It should prove difficult for markets to make much headway this week, and reversals of trend are likely which should get underway between Tuesday and Wednesday’s CPI data being released. Monday’s stalling out is happening at a key area of intermediate-term trendline resistance for $QQQ that lines up right near early June highs for $SPX. As discussed last week, while the 6-8 week trend remains positive, it should be difficult for this to extend further following a near 15% runup in the last seven weeks up to key resistance. Following a 3-5% selloff over the next week, I anticipate further strength in the back half of August. Five reasons suggest Equity markets might reverse course this week: 1) Counter-trend exhaustion per DeMark indicators 2) Cycles 3) Defensive trading during Monday’s session 4) Wave structure 5) Structural resistance.
Small-caps breakout vs. Large-Caps likely shows outperformance into September
Interestingly enough, the last month has produced a technically significant move in the Small-caps, and this uptick in relative strength likely helps this group outperform and continue higher over the next few months.
Daily ratio charts of $IWM vs $SPY show the relative charts of how Small-caps have achieved a minor breakout of the consolidation that’s taken place since the beginning of the year. This recent ability to have exceeded this trendline resistance is thought to be positive for Small-caps to outperform in greater fashion in the months to come.
As this chart below shows, this intermediate-term trendline marked the highs of this downtrend going back since March 2021. The breakout looks meaningful and constructive towards expecting continued outperformance.
Historically, the breaking of these prior red trendlines which connected relative lows vs $SPX were important in illustrating how trends were changing in the relative strength of $IWM vs $SPX. While those former breakdowns proved negative, I now suspect this upside breakout in the last week should fuel further outperformance in $IWM vs. $SPX.
Five-wave Advance for $SOX, $NVDA into resistance should require consolidation into next week
Monday’s gap-down in $NVDA caused some early weakness in Technology at a time when most Defensive issues were gaining ground on the early $SPX rally. Semiconductor stocks in general were largely lower, offsetting some of the gains in Tech Hardware and Software.
Wave structure in $NVDA shown below looks similar to what the $SOX is depicting, a likely five-wave impulsive advance into last week’s highs. That’s a constructive sign for gains in the months to come.
However, in the short run, these gains have resulted in prices getting right up to structural resistance near early June highs. Moreover, five-wave advances mark the completion of a certain move, and it’s not a great risk/reward spot to expect more upside. Overall, one can see 50-62% of this recent rally being given back ahead of the start of another push higher.
In NVDA’s case, pullbacks down to $166.60 looks likely and potentially under to near $160 before this stabilizes and turns back higher.
Ideally, a pullback would occur in three separate waves, and would give confidence towards thinking a good tradable low in $NVDA should be in place potentially by next week on this weakness. At present, more downside looks likely.

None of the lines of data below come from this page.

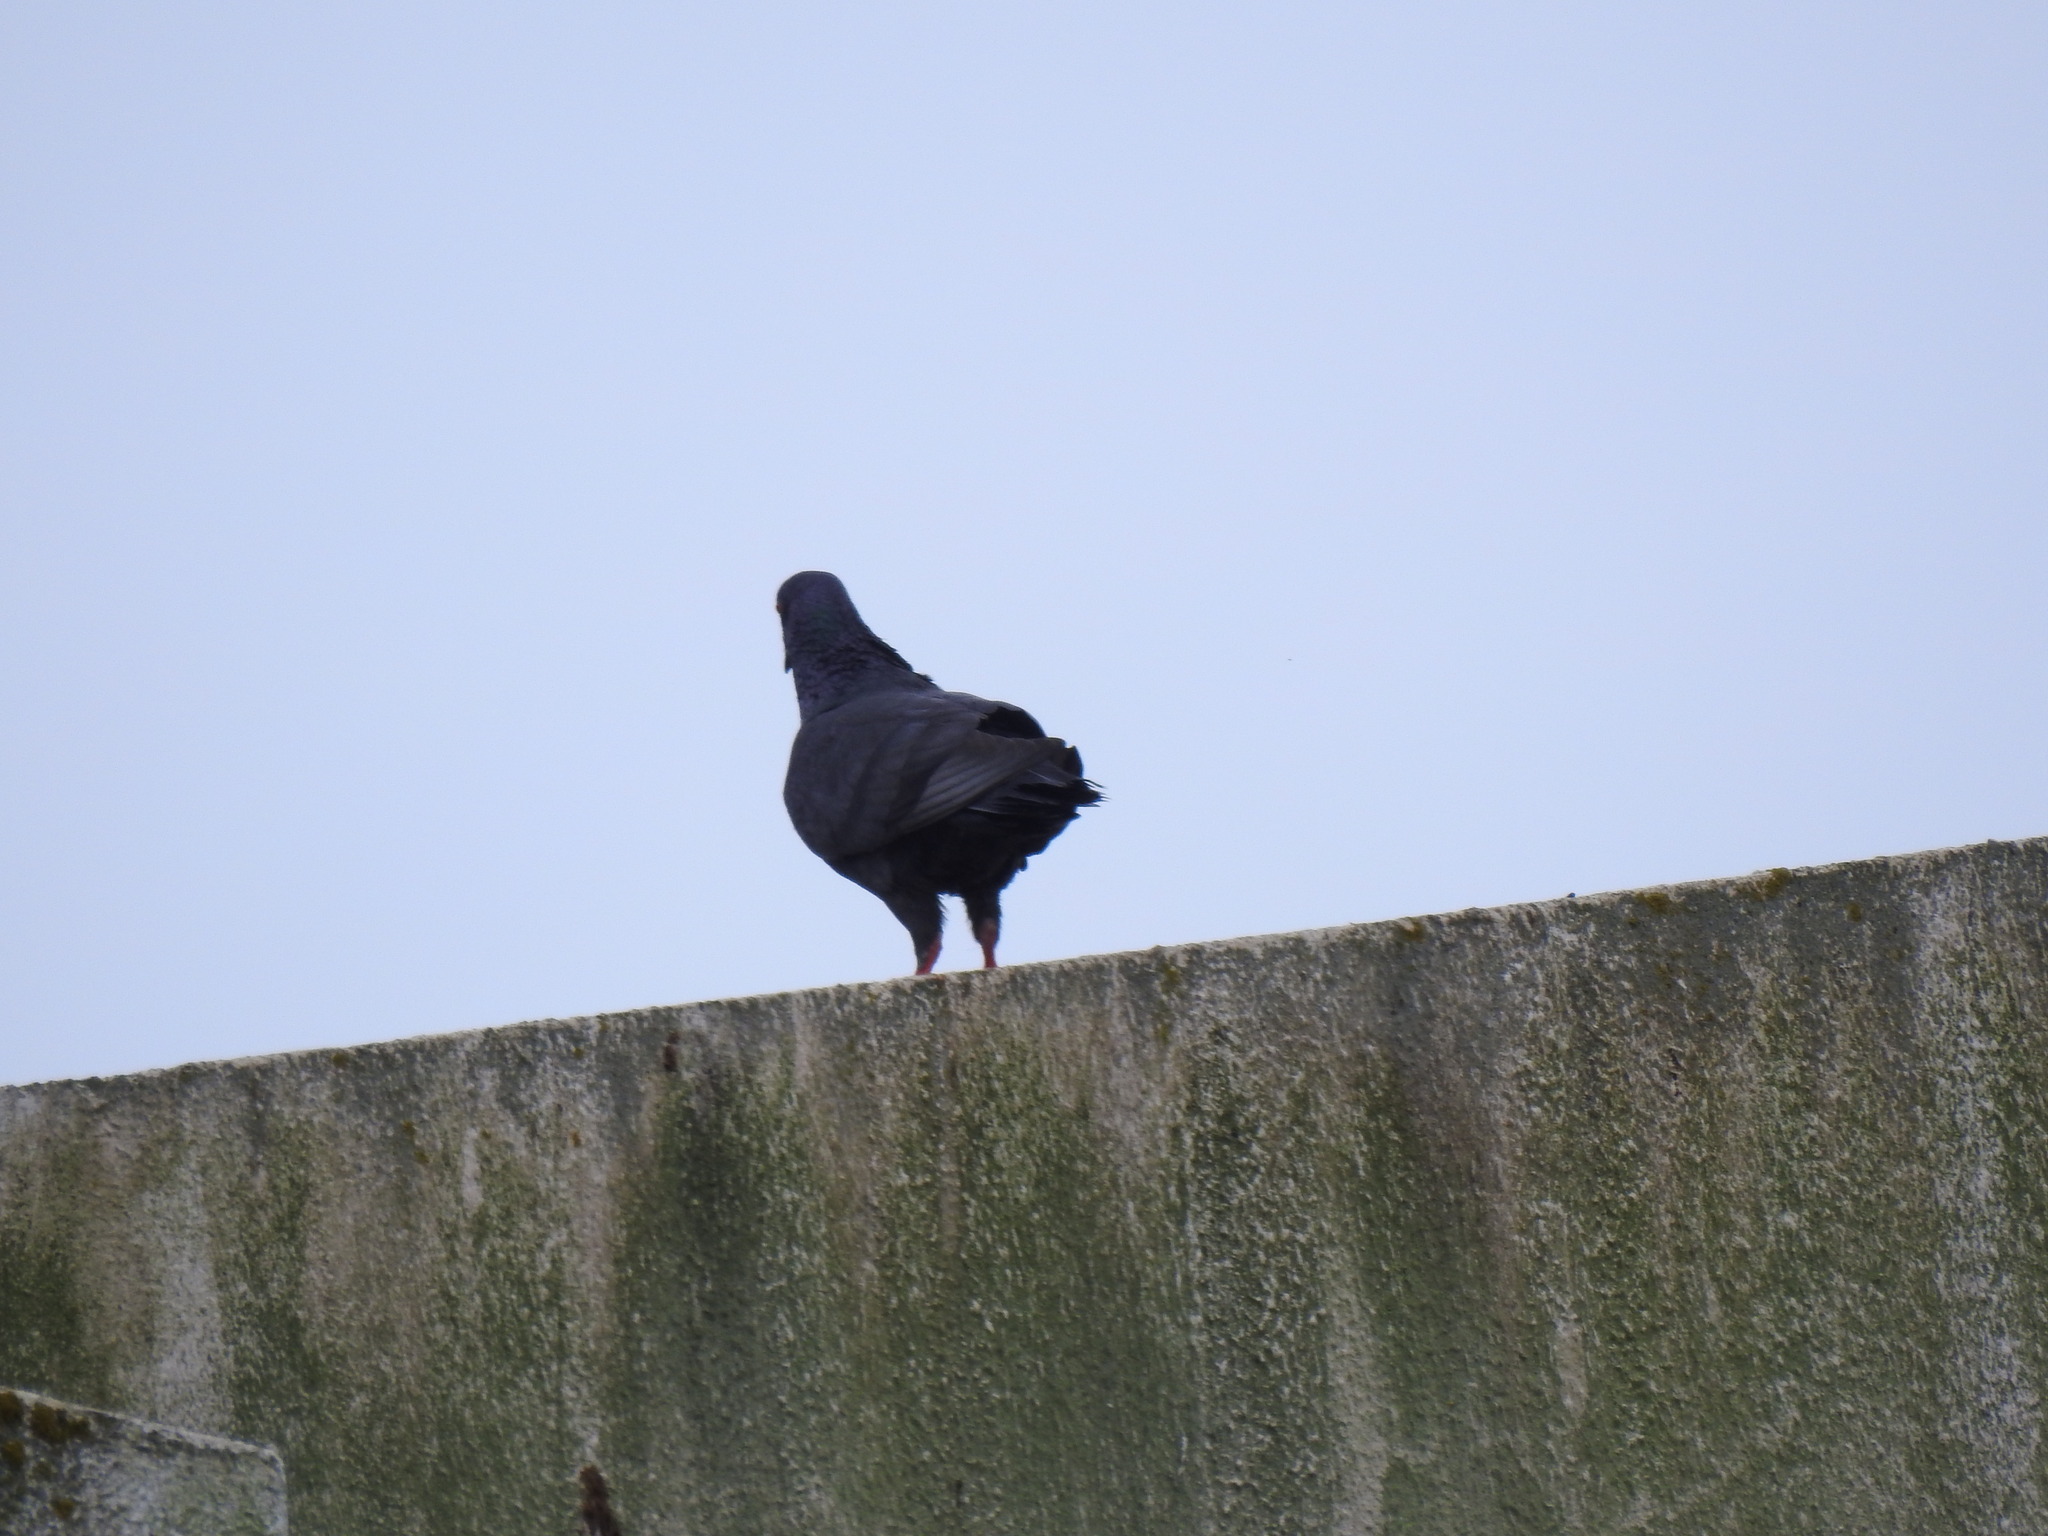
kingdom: Animalia
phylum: Chordata
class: Aves
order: Columbiformes
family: Columbidae
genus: Columba
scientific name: Columba livia
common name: Rock pigeon
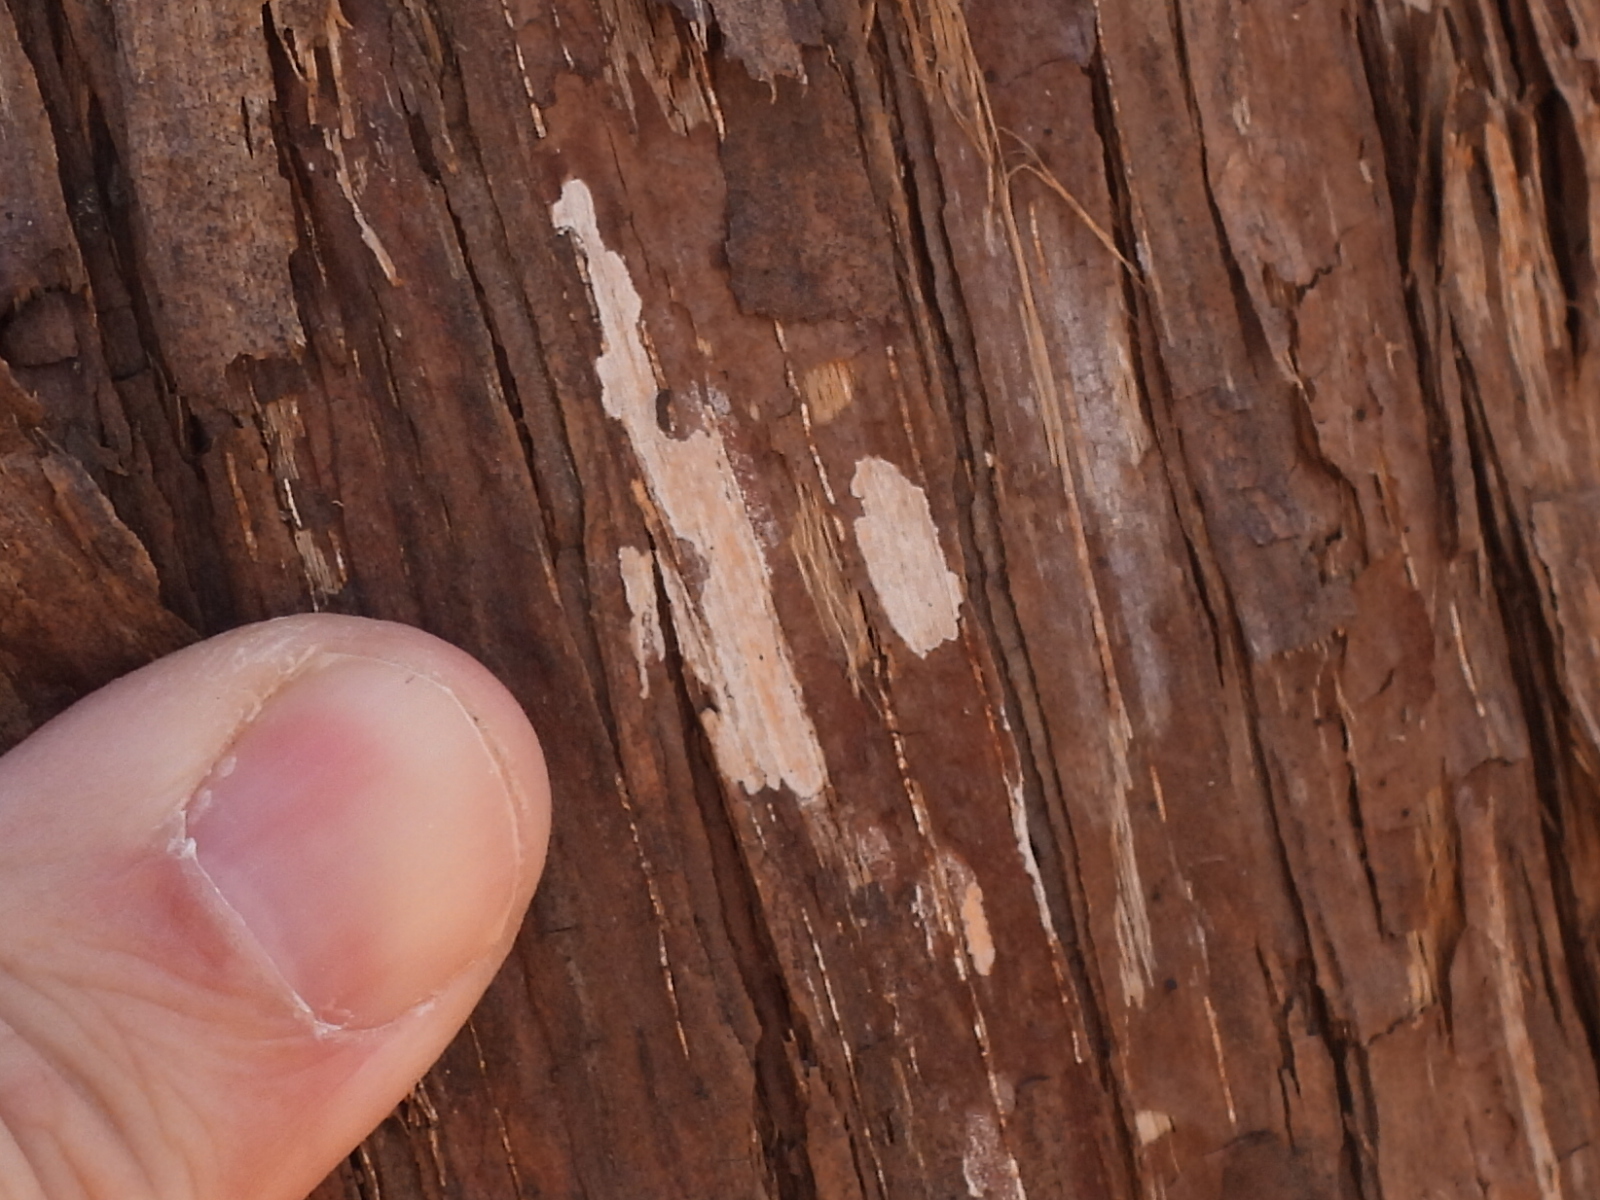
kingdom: Fungi
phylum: Basidiomycota
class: Agaricomycetes
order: Agaricales
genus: Dendrothele
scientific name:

Bitcoin rally should face initial resistance near $25k
Bitcoin’s push to new multi-day highs likely helps the near-term trend extend a bit more ahead of possible late week consolidation. Daily charts show the recent consolidation into early August having held exactly where it needed to at one-month uptrend line support.
Monday’s surge echoes what’s being seen in Equities yet is nearing an area of important short-term overhead resistance near the edge of this Ichimoku Cloud. Technically, it’s likely that $25k might hold on this initial run-up given this Cloud resistance as this also lines up with a meaningful 50% retracement level of the entire May-June decline.
Following consolidation into next week, it’s likely that $BTCUSD extends its rise up to more meaningful resistance targets near $28k. Overall, near-term trends are bullish as part of an intermediate-term pattern that’s also improving. Yet, the short-term upside follow-through might prove muted until consolidation occurs, and it’s thought that $25k is the first meaningful roadblock to this current trend.